Ide cerita ini aku curi dari Bukan Nama Sebenarnya ketika akhirnya aku tak lagi bisa fokus pada naskah buku kumpulan cerita pendek yang sedang aku susun. Ketika Bukan Nama Sebenarnya bercerita tentang ayahnya. Ha! Aku ingat sekarang. Cerita tentang kakeknya yang seorang Kapala Nagari di era kolonial tidak begitu menggugah minatku karena aku sudah pernah mendengar cerita yang sama. Aku malah tertarik pada cerita mengenai ayahnya yang berdasarkan penuturan Bukan Nama Sebenarnya siang itu, tidak tertarik pada privilese yang ayahnya bisa dapatkan sebagai anak seorang Kapala Nagari.

Pada suatu pagi ayah Bukan Nama Sebenarnya berangkat menuju sekolah tapi entah kenapa tidak lagi kembali ke rumah sampai beberapa minggu setelahnya. Ia jadi anak jalanan selama minggu-minggu itu. Agar dapat makan, minum, dan merokok, ia jadi kernet bus. Di sinilah titik menarik pengisahan oleh Bukan Nama Sebenarnya yang membuat aku benar-benar memutuskan akan mencuri ide cerita ini darinya. Di masa-masa ini ayah Bukan Nama Sebenarnya bertemu dengan seorang perempuan yang kelak jadi istrinya. Perempuan itu sedang menjalani pendidikan bidan saat itu dan kerap menumpang bus yang dikerneti oleh ayah Bukan Nama Sebenarnya untuk pergi ke dan pulang dari sekolah kebidanan.

Tak lama setelah minggu-minggu awal hubungan mereka terjalin, perempuan itu membawa ayah Bukan Nama Sebenarnya untuk bertemu dengan kedua orang tuanya. Ha! Aku ingat sekarang. Alasan ayah Bukan Nama Sebenarnya kabur dari rumah adalah karena ayahnya yang seorang Kapala Nagari itu berupaya menjodohkannya dengan pariban-nya. Ayah Bukan Nama Sebenarnya tidak suka. Bukan tak suka pada pariban-nya itu. Tapi tak suka orang lain berkuasa atas dirinya, menentukan masa depan yang padahal dialah yang akan menjalaninya sampai mati nanti.

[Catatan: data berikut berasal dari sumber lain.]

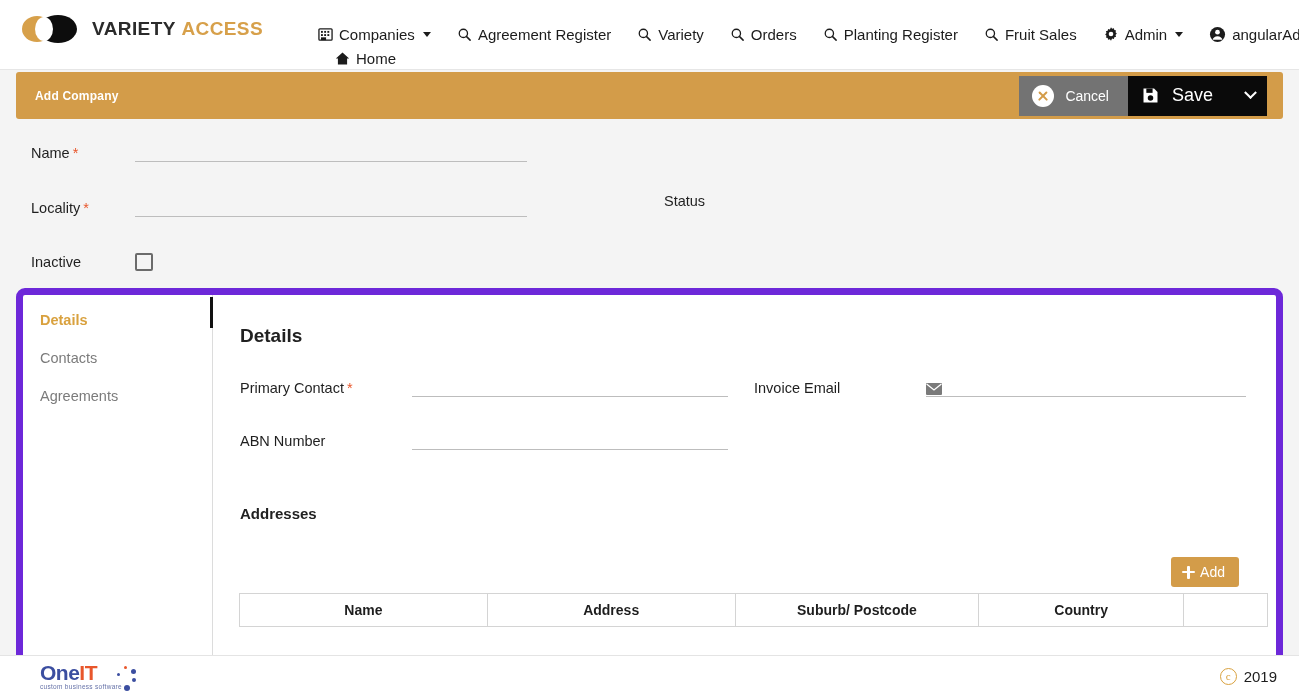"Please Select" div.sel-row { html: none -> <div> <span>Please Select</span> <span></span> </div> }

Pada pertemuan dengan orang tua perempuan itu, ayah Bukan Nama Sebenarnya berhasil memberi kesan baik dengan kesopanan serta keelokan penampilannya. Dengan santun tutur kata serta keluasan wawasannya. Tapi kesan itu lekas saja pudar setelah ayah Bukan Nama Sebenarnya ketahuan putus sekolah dan hanya seorang kernet bus. Segala niat baik dikalikan nol setelah pertemuan itu.

Selang beberapa hari, ayah Bukan Nama Sebenarnya dijemput oleh ayahnya setelah mencari ke mana-mana. Dia kembali ke sekolah seturut kehendak ayahnya, tapi perihal niat perjodohan itu tak lagi disebut-sebut. Selang beberapa hari, perempuan itu menemui ayah Bukan Nama Sebenarnya setelah mencari ke mana-mana. Dia meninggalkan sekolah kebidanannya karena tak sanggup menahan derita cinta yang tidak kesampaian. Selang beberapa hari, orang tua perempuan itu menemui putri mereka di rumah orang tua ayah Bukan Nama Sebenarnya setelah mencari ke mana-mana.

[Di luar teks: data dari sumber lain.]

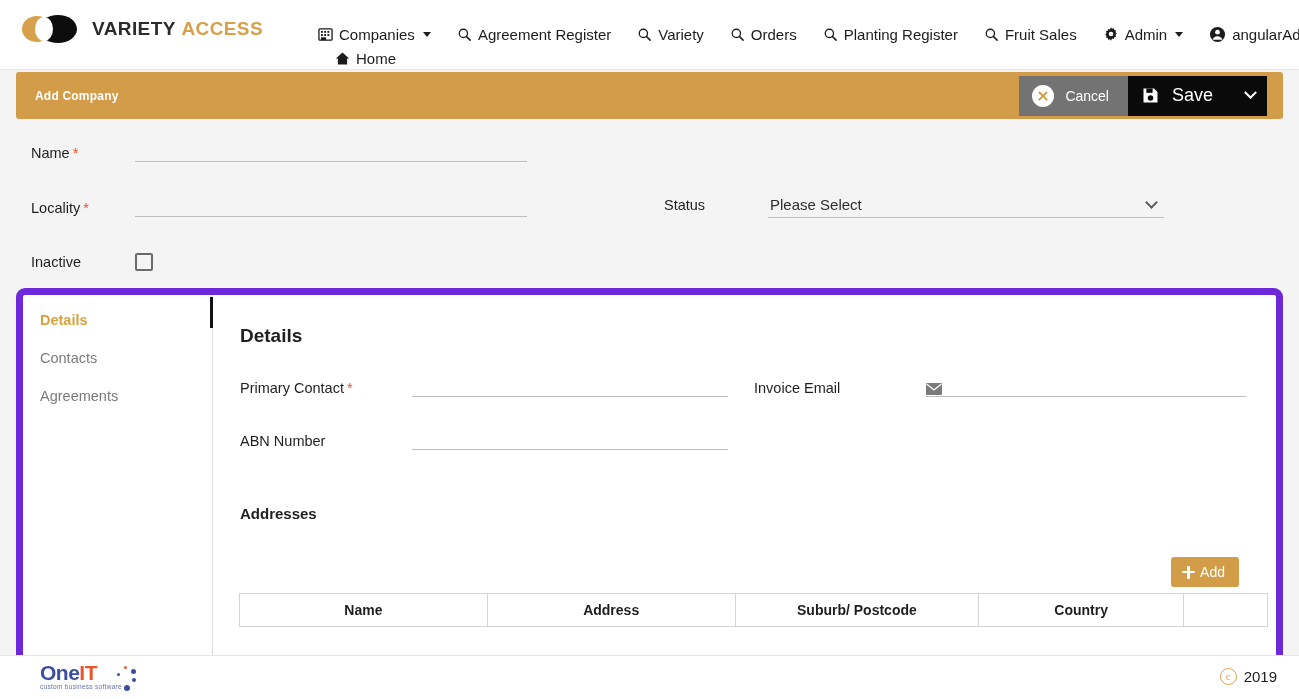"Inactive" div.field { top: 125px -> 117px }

“Bah! Anak ni Nagari do hape!” seru orang tua perempuan itu ketika akhirnya bertemu dengan orang tua ayah Bukan Nama Sebenarnya. Mereka dijodohkan saat itu juga, dan akan menikah setelah menyelesaikan sekolah masing-masing.

Catatan:

Kapala Nagari = Jabatan dalam birokrasi bentukan Pemerintah Hindia Belanda di wilayah Tapanuli. Pemegang jabatan ini membawahi beberapa kampung. Merupakan lanjutan dari sistem birokrasi sebelumnya yang disebut Hundulan dan dipimpin oleh seorang Raja Ihutan dan seorang Raja Padua.

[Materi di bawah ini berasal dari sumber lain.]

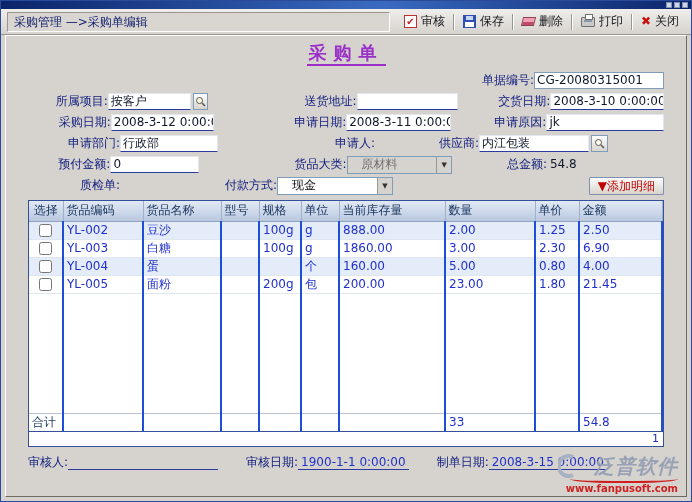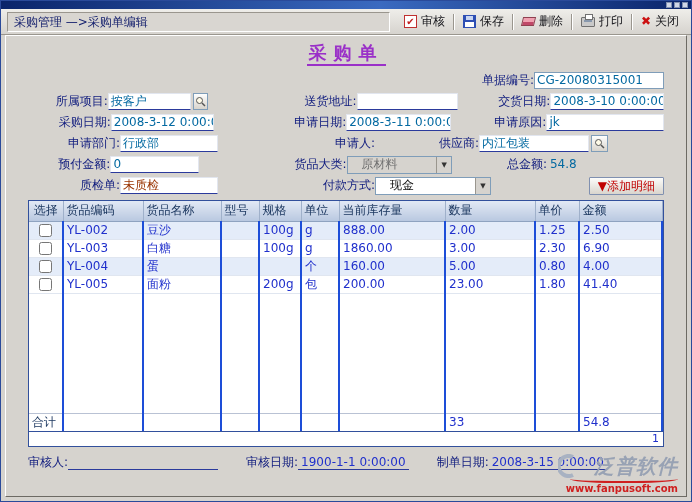"CG-20080315001" .field { color: #0369a1 -> #0f172a }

Pariban = Sebutan seorang laki-laki Batak kepada sepupu perempuan dari saudara laki-laki ibu, dan seorang perempuan Batak kepada sepupu laki-laki dari saudara perempuan ayah.

“Bah anak ni Kapala Nagari do hape.” = Bahasa Batak Toba. Artinya, “Bah! Ternyata anak Kapala Nagari.”